Reading passage:
Bridging write to read side: Persistence Query -- Polling


#1

Akka Persistence: CQRS

Bridging the gap between read and write models

Hi all!I have a question regarding the handling of CRQS with Akka Persistence.So let me first rephrase what I think I understood so far, so that maybe wrong assumption from my side do not lead to misconceptions.

So I am sorry for the long post, hopefully it is helpful to understand the background of my question though.
If you want to jump right to my question, jump to the conclusion Conclusion - A Misconception? part.

CQRS and Akka Persistence

Doing CQRS, we decouple the write model from the read model.As we usually want to read what was written previously (for some definition of ‘previously’ - see eventual consistency), so we need to bridge between the read and the write model (at least if not both run on the same database in the same data structure).

Akka Persistence takes care of the write model. Akka Persistence Query can be used to query the model, e.g. to build a bridge to the write model.

Akka Persistence Query uses Read Journals to query the data from the write models.There are multiple read journals for various databases. All expose a somewhat key / value storage interface (a journal partitioned into persistence IDs).

Read Journals - Status Quo

The documentation says the following about the Read Models:

Most journals will have to revert to polling in order to achieve this [watch for additional incoming events], which can typically be configured with a refresh-interval configuration property.

The only plugin I found which somewhat does something related to push was the Mongo DB. Though if I take a closer look, with some Issues (#155) or room for improvement (#163).

Except for this read journal, I found no other read journal which did not use polling for fetching new events.

Basically (ignoring tags) there are 2 major sources for read journals:

  • PersistenceIdsQuery defines a Source of persistence IDs

  • EventsByPersistenceIdQuery defines a Source of events ( EventEnvelope to be precise)

In order to subscribe to all events, I need to iterate over all persistence IDs with the first and subscribe to all events for that persistence ID.

Use Cases

So for a polling read journal, this means that I register a database polling action for every persistence ID. Which is acceptable, if there are only a few persistence IDs with a lot of events.

It is however a horrible idea, if there are a lot of persistence IDs with only a few events each. A lot of polling actions, which mostly fetch no new data at all but still keep the database busy.

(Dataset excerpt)
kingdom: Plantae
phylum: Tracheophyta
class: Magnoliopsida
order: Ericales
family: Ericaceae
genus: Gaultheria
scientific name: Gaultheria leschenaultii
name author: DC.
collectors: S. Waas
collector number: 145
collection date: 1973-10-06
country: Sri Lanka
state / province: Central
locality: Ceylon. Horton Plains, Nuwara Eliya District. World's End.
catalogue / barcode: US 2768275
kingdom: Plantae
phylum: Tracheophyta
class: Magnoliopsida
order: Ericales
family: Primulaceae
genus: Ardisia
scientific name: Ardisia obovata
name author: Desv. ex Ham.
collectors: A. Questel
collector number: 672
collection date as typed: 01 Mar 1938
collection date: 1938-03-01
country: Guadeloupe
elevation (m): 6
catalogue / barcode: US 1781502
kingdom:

Written instruction:
Answer these questions using the forum post on Akka Persistence.
(a) Which plugin did the poster find that does something related to push?
(b) What does EventsByPersistenceIdQuery define?
(c) When is registering a database polling action for every persistence ID acceptable?

Full solution:
(a) The Mongo DB plugin.
(b) A Source of events (EventEnvelope, to be precise).
(c) When there are only a few persistence IDs with a lot of events.